CREATE TABLE prod.assessments.submissions_det (
  submission_id BIGINT PRIMARY KEY NOT NULL,
  completion_percent DECIMAL(5, 2) DEFAULT 0.0,
  time_taken_seconds INT,
  submitted_at TIMESTAMP
)

Tip

Check the complete converters API reference for all available converters and advanced customization options.

Register the spec¶

Use a yads registry to version your spec.

from yads.registries import FileSystemRegistry

registry = FileSystemRegistry("docs/src/specs/registry/")
version = registry.register(spec)
print(f"Registered spec '{spec.name}' as version {version}")

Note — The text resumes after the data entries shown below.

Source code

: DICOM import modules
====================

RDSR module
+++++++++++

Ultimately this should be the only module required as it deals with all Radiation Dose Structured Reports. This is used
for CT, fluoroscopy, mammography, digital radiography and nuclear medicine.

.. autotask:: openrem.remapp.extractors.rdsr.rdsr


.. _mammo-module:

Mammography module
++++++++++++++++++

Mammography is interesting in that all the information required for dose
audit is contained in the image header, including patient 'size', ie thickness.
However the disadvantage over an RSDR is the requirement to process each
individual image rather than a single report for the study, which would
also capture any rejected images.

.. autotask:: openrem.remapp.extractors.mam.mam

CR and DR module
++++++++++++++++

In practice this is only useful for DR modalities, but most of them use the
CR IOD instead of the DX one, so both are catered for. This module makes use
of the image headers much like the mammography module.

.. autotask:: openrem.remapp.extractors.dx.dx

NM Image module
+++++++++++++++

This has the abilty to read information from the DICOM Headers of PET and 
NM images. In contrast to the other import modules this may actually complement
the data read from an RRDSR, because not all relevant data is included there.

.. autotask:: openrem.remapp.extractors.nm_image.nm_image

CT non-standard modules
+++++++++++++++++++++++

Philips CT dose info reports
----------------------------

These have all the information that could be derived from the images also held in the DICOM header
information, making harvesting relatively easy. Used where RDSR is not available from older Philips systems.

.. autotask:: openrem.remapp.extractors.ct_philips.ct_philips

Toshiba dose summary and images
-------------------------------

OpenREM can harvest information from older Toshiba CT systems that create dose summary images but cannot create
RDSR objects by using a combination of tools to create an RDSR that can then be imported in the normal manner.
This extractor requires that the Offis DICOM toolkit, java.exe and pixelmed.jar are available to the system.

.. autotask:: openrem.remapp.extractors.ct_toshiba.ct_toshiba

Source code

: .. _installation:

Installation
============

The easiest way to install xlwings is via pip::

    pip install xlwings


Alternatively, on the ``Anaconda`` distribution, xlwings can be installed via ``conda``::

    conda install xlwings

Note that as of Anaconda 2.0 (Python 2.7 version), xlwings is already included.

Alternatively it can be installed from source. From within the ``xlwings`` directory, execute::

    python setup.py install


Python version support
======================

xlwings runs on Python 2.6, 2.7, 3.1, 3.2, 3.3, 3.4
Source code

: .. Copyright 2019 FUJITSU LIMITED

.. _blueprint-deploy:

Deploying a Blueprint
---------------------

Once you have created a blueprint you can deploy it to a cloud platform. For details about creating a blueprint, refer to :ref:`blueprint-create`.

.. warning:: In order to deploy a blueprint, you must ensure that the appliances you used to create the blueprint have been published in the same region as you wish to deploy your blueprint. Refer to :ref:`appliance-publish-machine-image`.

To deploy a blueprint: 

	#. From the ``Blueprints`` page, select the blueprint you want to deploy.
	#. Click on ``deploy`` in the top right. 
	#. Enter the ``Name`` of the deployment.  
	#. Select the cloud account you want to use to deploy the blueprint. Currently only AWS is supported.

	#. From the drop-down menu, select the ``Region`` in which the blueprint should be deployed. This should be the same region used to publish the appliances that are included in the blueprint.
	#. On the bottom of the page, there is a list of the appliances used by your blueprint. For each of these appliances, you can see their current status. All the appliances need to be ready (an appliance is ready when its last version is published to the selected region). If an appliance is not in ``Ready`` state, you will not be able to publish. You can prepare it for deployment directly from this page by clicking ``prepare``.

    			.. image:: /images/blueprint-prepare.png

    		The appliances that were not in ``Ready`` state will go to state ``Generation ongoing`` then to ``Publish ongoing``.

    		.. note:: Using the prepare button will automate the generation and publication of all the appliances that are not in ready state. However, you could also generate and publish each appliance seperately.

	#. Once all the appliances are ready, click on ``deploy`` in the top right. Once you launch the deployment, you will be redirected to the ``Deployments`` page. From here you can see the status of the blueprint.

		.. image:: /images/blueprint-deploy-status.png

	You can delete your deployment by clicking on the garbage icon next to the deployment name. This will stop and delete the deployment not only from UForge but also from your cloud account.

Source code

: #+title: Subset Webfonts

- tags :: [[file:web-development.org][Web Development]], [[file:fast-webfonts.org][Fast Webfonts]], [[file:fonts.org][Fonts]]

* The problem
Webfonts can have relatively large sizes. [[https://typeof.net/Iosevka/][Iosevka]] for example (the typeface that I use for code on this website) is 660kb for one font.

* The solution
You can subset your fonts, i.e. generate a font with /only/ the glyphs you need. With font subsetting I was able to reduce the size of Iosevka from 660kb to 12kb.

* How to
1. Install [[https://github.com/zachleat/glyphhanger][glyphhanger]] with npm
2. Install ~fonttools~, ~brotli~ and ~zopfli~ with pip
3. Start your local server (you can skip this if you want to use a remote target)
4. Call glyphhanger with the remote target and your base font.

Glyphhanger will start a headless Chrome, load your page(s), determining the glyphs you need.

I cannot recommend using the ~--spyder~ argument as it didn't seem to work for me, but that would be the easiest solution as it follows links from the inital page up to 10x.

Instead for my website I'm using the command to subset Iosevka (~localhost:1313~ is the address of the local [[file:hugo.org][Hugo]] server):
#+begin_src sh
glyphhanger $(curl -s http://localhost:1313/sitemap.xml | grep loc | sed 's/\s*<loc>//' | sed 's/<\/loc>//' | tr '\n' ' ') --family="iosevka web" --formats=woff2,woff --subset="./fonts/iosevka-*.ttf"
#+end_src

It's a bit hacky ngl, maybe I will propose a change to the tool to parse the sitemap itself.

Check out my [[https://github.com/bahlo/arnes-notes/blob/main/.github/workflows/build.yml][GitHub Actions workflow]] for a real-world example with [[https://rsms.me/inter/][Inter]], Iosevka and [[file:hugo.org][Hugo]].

Registered spec 'prod.assessments.submissions_det' as version 1

Load from a typed source¶

Alternatively, a yads spec can be loaded from a knwon typed source with a supported loader.

import yads
import pyarrow as pa

schema = pa.schema(
    [
        pa.field(
            "id",
            pa.int64(),
            nullable=False,
            metadata={"description": "Customer ID"},
        ),
        pa.field(
            "name",
            pa.string(),
            metadata={"description": "Customer preferred name"},
        ),
        pa.field(
            "email",
            pa.string(),
            metadata={"description": "Customer email address"},
        ),
        pa.field(
            "created_at",
            pa.timestamp("ns", tz="UTC"),
            metadata={"description": "Customer creation timestamp"},
        ),
    ]
)

spec = yads.from_pyarrow(schema, name="catalog.crm.customers", version=1)
print(spec)

spec catalog.crm.customers(version=1)(
  columns=[
    id: integer(bits=64)(
      description='Customer ID',
      constraints=[NotNullConstraint()]
    )
    name: string(
      description='Customer preferred name'
    )
    email: string(
      description='Customer email address'
    )
    created_at: timestamptz(unit=ns, tz=UTC)(
      description='Customer creation timestamp'
    )
  ]
)

And transpiled into other formats.

duckdb_ddl = yads.to_sql(spec, dialect="duckdb", pretty=True)
print(duckdb_ddl)

CREATE TABLE catalog.crm.customers (
  id BIGINT NOT NULL,
  name TEXT,
  email TEXT,
  created_at TIMESTAMPTZ
)